Member of the Andhra Pradesh Legislative Assembly
- Incumbent
- Assumed office 2024
- Preceded by: Alajangi Jogarao
- Constituency: Parvathipuram

Personal details
- Party: Telugu Desam Party

= Bonela Vijaya Chandra =

Indian politician

Bonela Vijaya Chandra is an Indian politician from Andhra Pradesh. He is a member of the Andhra Pradesh Legislative Assembly representing the Telugu Desam Party from Parvathipuram Assembly constituency. He was elected in the 2024 Andhra Pradesh Legislative Assembly elections.

== Early life ==
Chandra is from Parvathipuram, Andhra Pradesh. He completed his B.Tech degree in biotechnology and environmental science in 2009 at ANITS, Visakhapatnam, which is affiliated with Andhra University. He belongs to Madiga community and is fluent in English, Telugu, Hindi, Kannada, and Tamil.

== Career ==
Bonela Vijaya Chandra was elected as a MLA for the first time from Parvathipuram Assembly constituency in the 2024 Andhra Pradesh Legislative Assembly election. He polled 83,905 votes and defeated his nearest rival and former MLA, Alajangi Jogarao of the YSR Congress Party, by a margin of 24,414 votes.

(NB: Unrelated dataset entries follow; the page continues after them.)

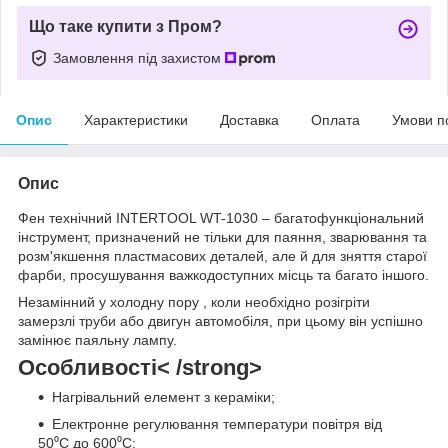
Що таке купити з Пром?
Замовлення під захистом
Опис
Характеристики
Доставка
Оплата
Умови п
Опис
Фен технічний INTERTOOL WT-1030 – багатофункціональний
інструмент, призначений не тільки для паяння, зварювання та
розм'якшення пластмасових деталей, але й для зняття старої
фарби, просушування важкодоступних місць та багато іншого.
Незамінний у холодну пору , коли необхідно розігріти
замерзлі труби або двигун автомобіля, при цьому він успішно
замінює паяльну лампу.
Особливості< /strong>
Нагрівальний елемент з кераміки;
Електронне регулювання температури повітря від
50⁰С до 600⁰С;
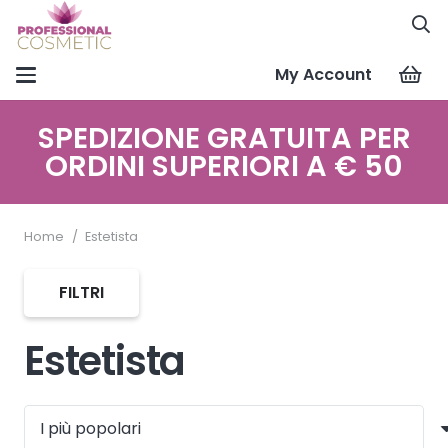
My Account
SPEDIZIONE GRATUITA PER
ORDINI SUPERIORI A € 50
Home
/
Estetista
FILTRI
Estetista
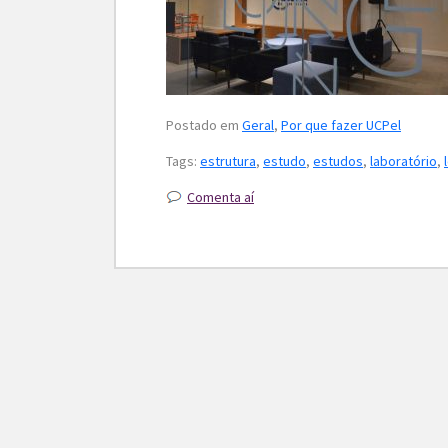
Postado em
Geral
,
Por que fazer UCPel
Tags:
estrutura
,
estudo
,
estudos
,
laboratório
,
Comenta aí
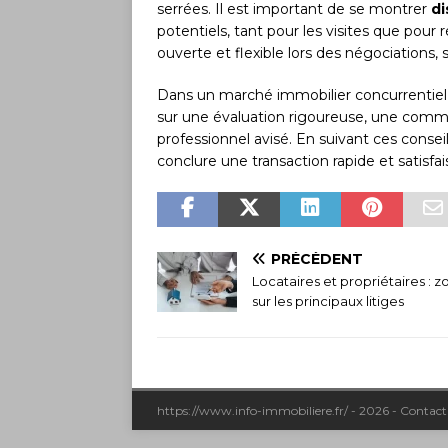
serrées. Il est important de se montrer
di
potentiels, tant pour les visites que pour
ouverte et flexible lors des négociations, 
Dans un marché immobilier concurrentiel, 
sur une évaluation rigoureuse, une co
professionnel avisé. En suivant ces conse
conclure une transaction rapide et satisfai
PRÉCÉDENT
Locataires et propriétaires : 
sur les principaux litiges
https://www.info-immobiliere.fr/ - 2026 - Contac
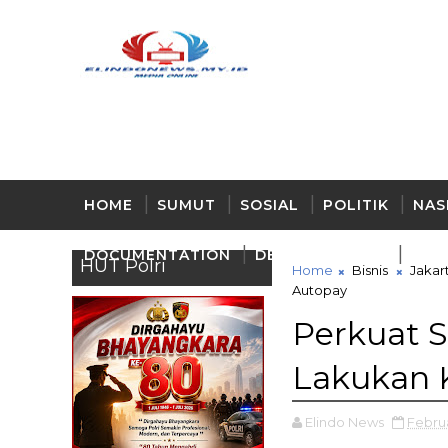
HOME
SUMUT
SOSIAL
POLITIK
NAS
DOCUMENTATION
DELI - SERDANG
BUD
HUT Polri
Home
Bisnis
Jakar
Autopay
Perkuat S
Lakukan 
Elindo News
Februa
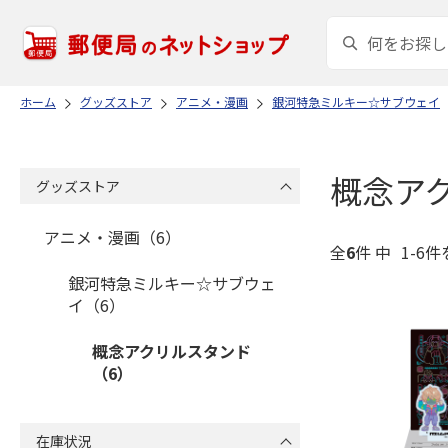
ホーム
グッズストア
アニメ・漫画
銀河特急ミルキー☆サブウェイ
概念ア
グッズストア
アニメ・漫画（6）
全
6
件 中
1-6件
銀河特急ミルキー☆サブウェ
イ（6）
概念アクリルスタンド
（6）
在庫状況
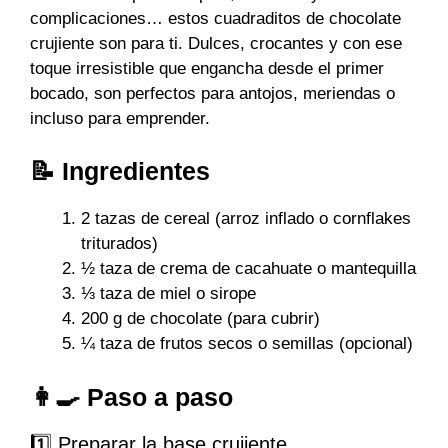
complicaciones… estos cuadraditos de chocolate
crujiente son para ti. Dulces, crocantes y con ese
toque irresistible que engancha desde el primer
bocado, son perfectos para antojos, meriendas o
incluso para emprender.
📝 Ingredientes
2 tazas de cereal (arroz inflado o cornflakes
triturados)
½ taza de crema de cacahuate o mantequilla
⅓ taza de miel o sirope
200 g de chocolate (para cubrir)
¼ taza de frutos secos o semillas (opcional)
👩‍🍳 Paso a paso
1️⃣ Preparar la base crujiente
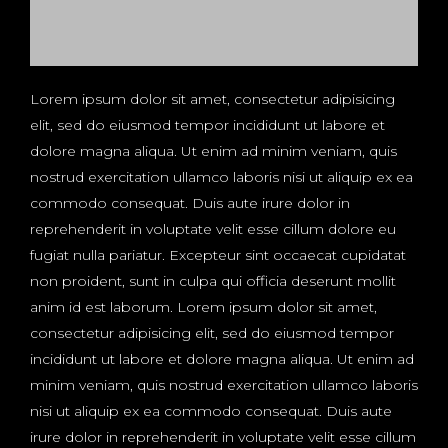
Lorem ipsum dolor sit amet, consectetur adipisicing
elit, sed do eiusmod tempor incididunt ut labore et
dolore magna aliqua. Ut enim ad minim veniam, quis
nostrud exercitation ullamco laboris nisi ut aliquip ex ea
commodo consequat. Duis aute irure dolor in
reprehenderit in voluptate velit esse cillum dolore eu
fugiat nulla pariatur. Excepteur sint occaecat cupidatat
non proident, sunt in culpa qui officia deserunt mollit
anim id est laborum. Lorem ipsum dolor sit amet,
consectetur adipisicing elit, sed do eiusmod tempor
incididunt ut labore et dolore magna aliqua. Ut enim ad
minim veniam, quis nostrud exercitation ullamco laboris
nisi ut aliquip ex ea commodo consequat. Duis aute
irure dolor in reprehenderit in voluptate velit esse cillum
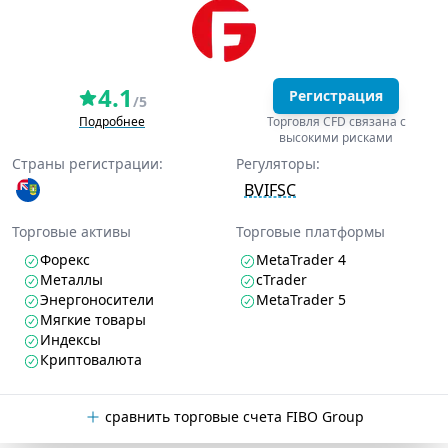
4.1
Регистрация
/5
Подробнее
Торговля CFD связана с
высокими рисками
Страны регистрации:
Регуляторы:
BVIFSC
Торговые активы
Торговые платформы
Форекс
MetaTrader 4
Металлы
cTrader
Энергоносители
MetaTrader 5
Мягкие товары
Индексы
Криптовалюта
сравнить торговые счета FIBO Group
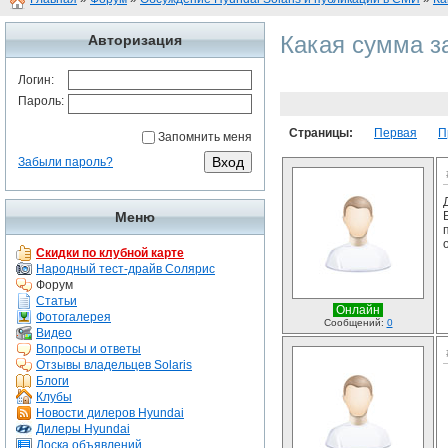
Какая сумма за
Авторизация
Логин:
Пароль:
Страницы:
Первая
П
Запомнить меня
Забыли пароль?
Меню
Скидки по клубной карте
Народный тест-драйв Солярис
Форум
Статьи
Онлайн
Фотогалерея
Сообщений:
0
Видео
Вопросы и ответы
Отзывы владельцев Solaris
Блоги
Клубы
Новости дилеров Hyundai
Дилеры Hyundai
Доска объявлений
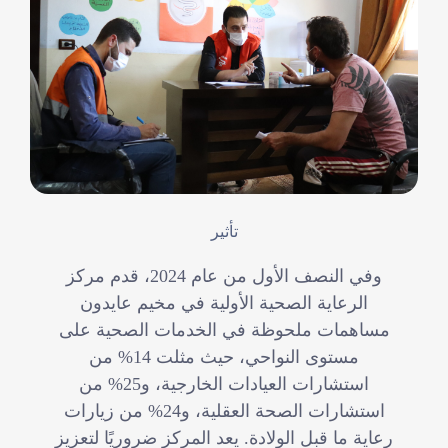
تأثير
وفي النصف الأول من عام 2024، قدم مركز
الرعاية الصحية الأولية في مخيم عايدون
مساهمات ملحوظة في الخدمات الصحية على
مستوى النواحي، حيث مثلت 14% من
استشارات العيادات الخارجية، و25% من
استشارات الصحة العقلية، و24% من زيارات
رعاية ما قبل الولادة. يعد المركز ضروريًا لتعزيز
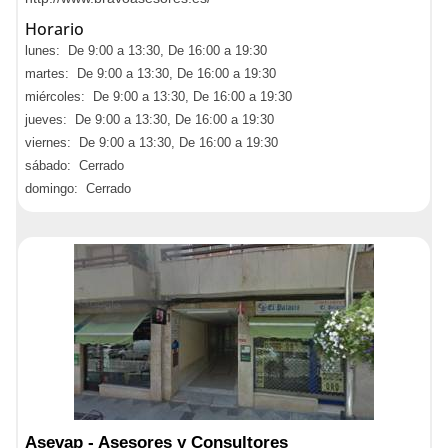
Horario
lunes: De 9:00 a 13:30, De 16:00 a 19:30
martes: De 9:00 a 13:30, De 16:00 a 19:30
miércoles: De 9:00 a 13:30, De 16:00 a 19:30
jueves: De 9:00 a 13:30, De 16:00 a 19:30
viernes: De 9:00 a 13:30, De 16:00 a 19:30
sábado: Cerrado
domingo: Cerrado
Asevap - Asesores y Consultores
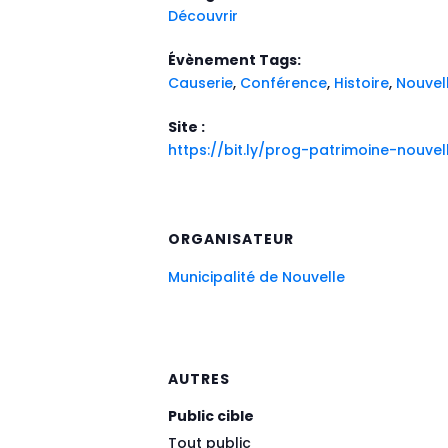
Découvrir
Évènement Tags:
Causerie
,
Conférence
,
Histoire
,
Nouvel
Site :
https://bit.ly/prog-patrimoine-nouvel
ORGANISATEUR
Municipalité de Nouvelle
AUTRES
Public cible
Tout public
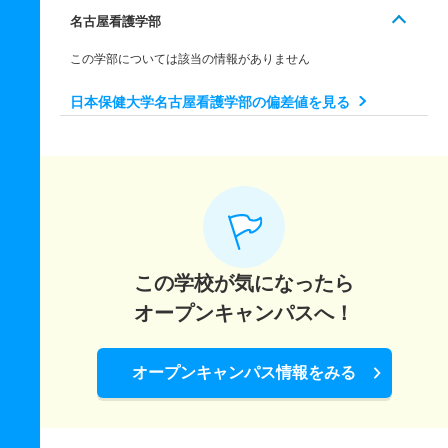
名古屋看護学部
理学療法学科 一般 ニ Ⅱ期
この学部については該当の情報がありません
若干名
1倍
－
2人
2人
2人
－
理学療法学科 一般 ニ Ⅲ期
日本保健大学名古屋看護学部の偏差値を見る
若干名
1倍
1倍
1人
1人
1人
－
理学療法学科 推薦 公募制推薦Ⅰ期
7人
1倍
1倍
1人
1人
1人
－
理学療法学科 推薦 公募制推薦Ⅱ期
2人
－
1倍
0人
0人
0人
－
この学校が気になったら
理学療法学科 推薦 専門総合学科推薦
オープンキャンパスへ！
若干名
－
－
0人
0人
0人
－
オープンキャンパス情報をみる
作業療法学科 一般 Ⅰ期
5人
1倍
－
7人
2人
2人
51
作業療法学科 一般 Ⅱ期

He played a pivotal role in securing a stop for the Visakhapatnam-Durg Vande Bharat Express at Parvathipuram. Initially, the train was set to halt only at Vizianagaram within Andhra Pradesh. Responding to local concerns, Vijaya Chandra met with Union Minister of State for Railways, V. Somanna, and the Railway Board, ensuring the addition of the halt. This development is expected to spur economic activity in Parvathipuram and benefit both local traders and devotees traveling to nearby temples.